“A true soul mate is a mirror, the person who shows you everything that is holding you back, the person who brings you to your own attention so you can change your life.”– Elizabeth Gilbert
I chose this quote because I feel sometimes we need to channel back to who we are and why. I read Elizabeth’s book “Big Magic” during the first lockdown and I was so moved by her words and how humble she is that I knew this quote came from a good place, though I know myself when I read it, it might not necessarily spur on the same feelings in others.
I know myself there are times I look in the mirror and I hate what I see. Sometimes I feel it would be better if the mirror were smashed when I looked into it because fragments scattered everywhere may come closer to the real reflection rather than the whole one staring back at me.
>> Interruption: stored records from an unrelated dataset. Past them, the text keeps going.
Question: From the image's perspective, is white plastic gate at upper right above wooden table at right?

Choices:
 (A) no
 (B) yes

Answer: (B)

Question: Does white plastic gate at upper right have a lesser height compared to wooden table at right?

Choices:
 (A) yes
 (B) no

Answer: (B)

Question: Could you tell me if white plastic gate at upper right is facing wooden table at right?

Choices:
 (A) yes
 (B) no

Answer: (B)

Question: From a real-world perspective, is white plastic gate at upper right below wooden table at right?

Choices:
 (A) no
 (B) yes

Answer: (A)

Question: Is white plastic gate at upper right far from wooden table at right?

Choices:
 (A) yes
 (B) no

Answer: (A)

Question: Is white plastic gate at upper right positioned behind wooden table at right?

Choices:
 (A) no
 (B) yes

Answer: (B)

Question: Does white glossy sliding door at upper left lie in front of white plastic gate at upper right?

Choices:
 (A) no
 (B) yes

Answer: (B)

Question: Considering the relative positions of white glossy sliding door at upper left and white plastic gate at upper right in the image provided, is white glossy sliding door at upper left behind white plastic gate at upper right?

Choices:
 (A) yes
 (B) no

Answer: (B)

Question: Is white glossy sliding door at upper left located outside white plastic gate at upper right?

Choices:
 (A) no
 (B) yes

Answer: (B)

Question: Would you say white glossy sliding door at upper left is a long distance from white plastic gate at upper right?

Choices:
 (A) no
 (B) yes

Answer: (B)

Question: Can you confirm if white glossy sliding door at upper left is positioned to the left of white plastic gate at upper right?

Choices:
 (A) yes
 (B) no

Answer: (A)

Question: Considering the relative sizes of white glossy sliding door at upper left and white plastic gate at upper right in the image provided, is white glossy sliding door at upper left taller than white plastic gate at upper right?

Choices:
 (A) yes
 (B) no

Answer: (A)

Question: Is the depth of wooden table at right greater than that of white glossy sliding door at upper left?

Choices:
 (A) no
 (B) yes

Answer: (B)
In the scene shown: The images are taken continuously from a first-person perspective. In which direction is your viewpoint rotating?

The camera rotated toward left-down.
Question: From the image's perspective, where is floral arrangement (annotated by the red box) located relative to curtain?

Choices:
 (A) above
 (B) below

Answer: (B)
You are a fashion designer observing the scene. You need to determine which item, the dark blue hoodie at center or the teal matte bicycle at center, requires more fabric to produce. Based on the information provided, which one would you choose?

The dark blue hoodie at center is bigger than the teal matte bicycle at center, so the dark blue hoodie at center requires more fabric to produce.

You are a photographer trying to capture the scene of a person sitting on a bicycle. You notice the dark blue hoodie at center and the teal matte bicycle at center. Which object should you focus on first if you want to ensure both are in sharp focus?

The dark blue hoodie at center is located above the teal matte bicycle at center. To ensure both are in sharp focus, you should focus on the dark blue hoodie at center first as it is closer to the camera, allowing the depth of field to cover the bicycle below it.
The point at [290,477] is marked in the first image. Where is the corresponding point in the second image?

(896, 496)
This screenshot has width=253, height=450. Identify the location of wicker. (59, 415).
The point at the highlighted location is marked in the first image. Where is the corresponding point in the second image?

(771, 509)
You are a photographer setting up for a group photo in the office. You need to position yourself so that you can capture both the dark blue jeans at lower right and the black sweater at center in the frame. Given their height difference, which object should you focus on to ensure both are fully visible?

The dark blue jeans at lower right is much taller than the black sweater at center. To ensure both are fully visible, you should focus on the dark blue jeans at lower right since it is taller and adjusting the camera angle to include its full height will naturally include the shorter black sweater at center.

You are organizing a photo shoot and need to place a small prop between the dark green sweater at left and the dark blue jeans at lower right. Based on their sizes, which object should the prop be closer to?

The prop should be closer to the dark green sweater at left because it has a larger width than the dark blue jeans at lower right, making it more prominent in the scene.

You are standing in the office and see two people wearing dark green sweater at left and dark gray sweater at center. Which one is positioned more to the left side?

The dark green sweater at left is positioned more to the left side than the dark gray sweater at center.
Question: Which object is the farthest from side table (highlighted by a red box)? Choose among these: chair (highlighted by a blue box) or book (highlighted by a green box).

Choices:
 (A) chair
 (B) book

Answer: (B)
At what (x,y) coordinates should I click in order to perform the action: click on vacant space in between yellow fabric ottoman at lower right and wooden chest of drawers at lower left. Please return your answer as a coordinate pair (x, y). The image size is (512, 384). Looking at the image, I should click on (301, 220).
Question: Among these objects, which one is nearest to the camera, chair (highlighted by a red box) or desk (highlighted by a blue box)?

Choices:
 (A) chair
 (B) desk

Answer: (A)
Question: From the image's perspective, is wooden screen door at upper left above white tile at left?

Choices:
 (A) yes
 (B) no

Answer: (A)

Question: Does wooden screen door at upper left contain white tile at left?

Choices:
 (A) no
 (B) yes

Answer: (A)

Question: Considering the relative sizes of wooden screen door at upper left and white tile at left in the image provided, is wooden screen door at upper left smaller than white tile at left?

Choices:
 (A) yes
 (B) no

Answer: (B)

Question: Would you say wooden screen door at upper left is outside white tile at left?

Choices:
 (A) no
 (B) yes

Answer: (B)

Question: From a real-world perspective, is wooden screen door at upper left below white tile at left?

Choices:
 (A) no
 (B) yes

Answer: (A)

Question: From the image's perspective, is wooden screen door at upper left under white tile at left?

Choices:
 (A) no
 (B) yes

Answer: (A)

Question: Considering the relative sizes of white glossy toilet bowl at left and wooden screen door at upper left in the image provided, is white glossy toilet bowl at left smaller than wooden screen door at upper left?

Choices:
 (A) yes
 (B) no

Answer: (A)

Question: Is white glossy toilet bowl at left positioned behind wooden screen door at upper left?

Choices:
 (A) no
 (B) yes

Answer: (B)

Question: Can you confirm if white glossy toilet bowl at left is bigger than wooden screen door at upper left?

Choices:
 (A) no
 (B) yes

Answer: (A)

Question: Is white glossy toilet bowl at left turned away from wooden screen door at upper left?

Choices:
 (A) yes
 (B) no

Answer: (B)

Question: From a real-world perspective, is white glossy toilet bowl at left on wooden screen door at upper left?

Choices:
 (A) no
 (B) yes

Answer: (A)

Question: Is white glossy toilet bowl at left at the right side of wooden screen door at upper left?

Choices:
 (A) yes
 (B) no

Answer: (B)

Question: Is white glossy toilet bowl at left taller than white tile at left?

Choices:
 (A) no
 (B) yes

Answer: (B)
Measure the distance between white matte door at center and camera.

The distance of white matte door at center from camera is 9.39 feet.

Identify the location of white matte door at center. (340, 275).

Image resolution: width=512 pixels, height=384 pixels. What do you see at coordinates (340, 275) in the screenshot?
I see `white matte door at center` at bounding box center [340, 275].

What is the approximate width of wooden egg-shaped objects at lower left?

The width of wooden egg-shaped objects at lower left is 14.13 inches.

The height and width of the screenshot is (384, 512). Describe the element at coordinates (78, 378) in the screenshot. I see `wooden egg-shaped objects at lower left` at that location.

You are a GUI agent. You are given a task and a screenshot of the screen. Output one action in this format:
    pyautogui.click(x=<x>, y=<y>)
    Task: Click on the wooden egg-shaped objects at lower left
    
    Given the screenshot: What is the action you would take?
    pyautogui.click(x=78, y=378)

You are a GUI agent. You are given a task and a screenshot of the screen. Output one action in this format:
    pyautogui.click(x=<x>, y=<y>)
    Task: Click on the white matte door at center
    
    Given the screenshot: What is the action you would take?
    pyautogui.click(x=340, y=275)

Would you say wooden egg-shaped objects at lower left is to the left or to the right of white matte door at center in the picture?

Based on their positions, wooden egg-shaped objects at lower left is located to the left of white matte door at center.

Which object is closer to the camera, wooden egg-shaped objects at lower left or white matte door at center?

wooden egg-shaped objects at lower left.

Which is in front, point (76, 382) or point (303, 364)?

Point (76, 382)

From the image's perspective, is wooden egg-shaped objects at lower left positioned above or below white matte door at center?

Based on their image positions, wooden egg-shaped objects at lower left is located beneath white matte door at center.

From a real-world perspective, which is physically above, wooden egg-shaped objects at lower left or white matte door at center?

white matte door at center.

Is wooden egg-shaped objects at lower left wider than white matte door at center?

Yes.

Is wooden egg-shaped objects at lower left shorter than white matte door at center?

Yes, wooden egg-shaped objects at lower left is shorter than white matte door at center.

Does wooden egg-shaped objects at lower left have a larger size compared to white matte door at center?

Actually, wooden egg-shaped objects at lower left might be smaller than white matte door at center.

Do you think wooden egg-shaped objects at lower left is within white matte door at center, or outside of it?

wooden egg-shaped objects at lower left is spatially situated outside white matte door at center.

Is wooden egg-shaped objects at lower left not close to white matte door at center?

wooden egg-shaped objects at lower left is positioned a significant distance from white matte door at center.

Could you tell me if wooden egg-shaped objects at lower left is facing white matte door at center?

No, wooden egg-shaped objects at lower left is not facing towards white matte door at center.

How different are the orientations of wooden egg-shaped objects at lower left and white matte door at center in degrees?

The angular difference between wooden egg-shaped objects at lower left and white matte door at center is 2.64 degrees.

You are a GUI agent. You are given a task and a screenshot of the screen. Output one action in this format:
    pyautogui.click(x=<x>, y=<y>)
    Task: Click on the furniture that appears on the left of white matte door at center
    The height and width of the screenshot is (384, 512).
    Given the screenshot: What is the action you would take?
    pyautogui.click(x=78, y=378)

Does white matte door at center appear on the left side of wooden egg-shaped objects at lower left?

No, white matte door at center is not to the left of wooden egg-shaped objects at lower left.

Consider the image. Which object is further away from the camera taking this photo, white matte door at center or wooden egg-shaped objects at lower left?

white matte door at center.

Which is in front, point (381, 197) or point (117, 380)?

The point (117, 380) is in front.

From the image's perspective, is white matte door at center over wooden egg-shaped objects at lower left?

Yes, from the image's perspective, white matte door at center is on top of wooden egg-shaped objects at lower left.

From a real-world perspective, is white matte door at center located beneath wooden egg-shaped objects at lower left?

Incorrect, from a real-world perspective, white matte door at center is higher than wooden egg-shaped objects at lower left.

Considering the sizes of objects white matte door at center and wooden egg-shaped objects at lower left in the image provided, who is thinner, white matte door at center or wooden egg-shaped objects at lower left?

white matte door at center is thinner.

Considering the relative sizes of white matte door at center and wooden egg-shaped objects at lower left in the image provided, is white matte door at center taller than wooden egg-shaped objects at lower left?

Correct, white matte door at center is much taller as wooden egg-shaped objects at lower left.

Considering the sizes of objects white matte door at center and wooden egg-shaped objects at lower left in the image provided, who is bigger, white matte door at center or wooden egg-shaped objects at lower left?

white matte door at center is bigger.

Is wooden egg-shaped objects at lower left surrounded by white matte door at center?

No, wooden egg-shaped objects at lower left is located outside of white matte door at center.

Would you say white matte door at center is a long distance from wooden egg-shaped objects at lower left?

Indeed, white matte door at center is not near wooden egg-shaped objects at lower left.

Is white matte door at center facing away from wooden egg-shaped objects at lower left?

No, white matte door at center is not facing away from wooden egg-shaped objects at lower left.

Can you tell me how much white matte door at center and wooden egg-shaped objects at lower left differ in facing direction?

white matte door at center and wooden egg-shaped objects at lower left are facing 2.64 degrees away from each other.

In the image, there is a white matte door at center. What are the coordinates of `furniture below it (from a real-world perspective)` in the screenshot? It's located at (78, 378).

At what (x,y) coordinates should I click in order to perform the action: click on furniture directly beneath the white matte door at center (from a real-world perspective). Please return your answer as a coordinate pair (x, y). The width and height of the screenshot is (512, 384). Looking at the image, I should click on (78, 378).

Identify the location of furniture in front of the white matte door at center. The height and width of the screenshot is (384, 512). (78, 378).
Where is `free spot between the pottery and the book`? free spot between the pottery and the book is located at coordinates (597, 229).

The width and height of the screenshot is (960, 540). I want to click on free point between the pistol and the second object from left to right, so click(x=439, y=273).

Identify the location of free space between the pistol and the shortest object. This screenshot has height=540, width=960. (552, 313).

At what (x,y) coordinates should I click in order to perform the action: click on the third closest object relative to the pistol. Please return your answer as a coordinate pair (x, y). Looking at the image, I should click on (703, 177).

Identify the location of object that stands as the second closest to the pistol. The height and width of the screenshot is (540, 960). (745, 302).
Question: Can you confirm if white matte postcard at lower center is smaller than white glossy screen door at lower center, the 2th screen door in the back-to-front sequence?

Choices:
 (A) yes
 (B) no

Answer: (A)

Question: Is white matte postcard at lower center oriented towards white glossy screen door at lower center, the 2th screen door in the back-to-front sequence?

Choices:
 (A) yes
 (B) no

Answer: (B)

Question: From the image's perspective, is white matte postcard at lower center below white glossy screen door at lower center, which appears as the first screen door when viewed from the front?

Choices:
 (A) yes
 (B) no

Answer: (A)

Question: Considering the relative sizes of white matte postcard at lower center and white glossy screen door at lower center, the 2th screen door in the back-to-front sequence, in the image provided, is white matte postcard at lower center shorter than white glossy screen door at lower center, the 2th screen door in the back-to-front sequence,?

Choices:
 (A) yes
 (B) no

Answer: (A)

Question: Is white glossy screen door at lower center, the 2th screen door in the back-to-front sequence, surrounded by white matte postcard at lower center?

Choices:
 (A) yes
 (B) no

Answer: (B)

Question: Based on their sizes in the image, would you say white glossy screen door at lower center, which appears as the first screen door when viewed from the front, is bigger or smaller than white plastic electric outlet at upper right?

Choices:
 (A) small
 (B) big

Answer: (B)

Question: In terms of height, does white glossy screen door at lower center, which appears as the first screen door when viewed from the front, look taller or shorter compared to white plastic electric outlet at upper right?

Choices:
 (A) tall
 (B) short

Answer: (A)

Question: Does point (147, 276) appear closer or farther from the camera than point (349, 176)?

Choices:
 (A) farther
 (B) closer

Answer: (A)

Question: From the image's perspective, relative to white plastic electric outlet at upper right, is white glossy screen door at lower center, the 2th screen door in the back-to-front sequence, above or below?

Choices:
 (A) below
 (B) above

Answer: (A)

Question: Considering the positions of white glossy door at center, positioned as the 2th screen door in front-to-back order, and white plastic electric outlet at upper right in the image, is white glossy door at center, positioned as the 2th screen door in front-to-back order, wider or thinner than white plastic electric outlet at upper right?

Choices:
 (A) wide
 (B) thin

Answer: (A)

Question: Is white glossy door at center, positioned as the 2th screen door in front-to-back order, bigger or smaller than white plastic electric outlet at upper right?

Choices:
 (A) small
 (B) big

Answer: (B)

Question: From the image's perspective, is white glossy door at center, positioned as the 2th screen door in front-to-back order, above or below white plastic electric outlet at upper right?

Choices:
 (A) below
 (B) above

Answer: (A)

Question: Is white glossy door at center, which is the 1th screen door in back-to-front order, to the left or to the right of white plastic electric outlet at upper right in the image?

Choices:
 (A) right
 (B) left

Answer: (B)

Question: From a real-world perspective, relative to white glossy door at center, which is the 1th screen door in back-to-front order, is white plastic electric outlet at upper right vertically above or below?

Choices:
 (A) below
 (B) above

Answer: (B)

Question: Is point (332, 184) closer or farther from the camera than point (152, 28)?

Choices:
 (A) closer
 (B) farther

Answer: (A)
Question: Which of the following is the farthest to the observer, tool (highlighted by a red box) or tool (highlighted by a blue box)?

I do realise that my brain being an asshole to me often accounts for most of it – I am my worse enemy. I am the person that holds me back, I overanalyze and look at all the possible outcomes, usually mainly the bad ones before any sunshine gets through. I class myself as a realist but can a realist be a realist without having a dash of pessimism too?
Life can have a canny knack for throwing all sorts your direction and I guess it is how you receive those messages will be a good indicator of the road you shall take.
If anything this new world we live in has thought me is life is short and roads need to be walked. I need to finally put my big girl boots on and stop being my own worse enemy and own it!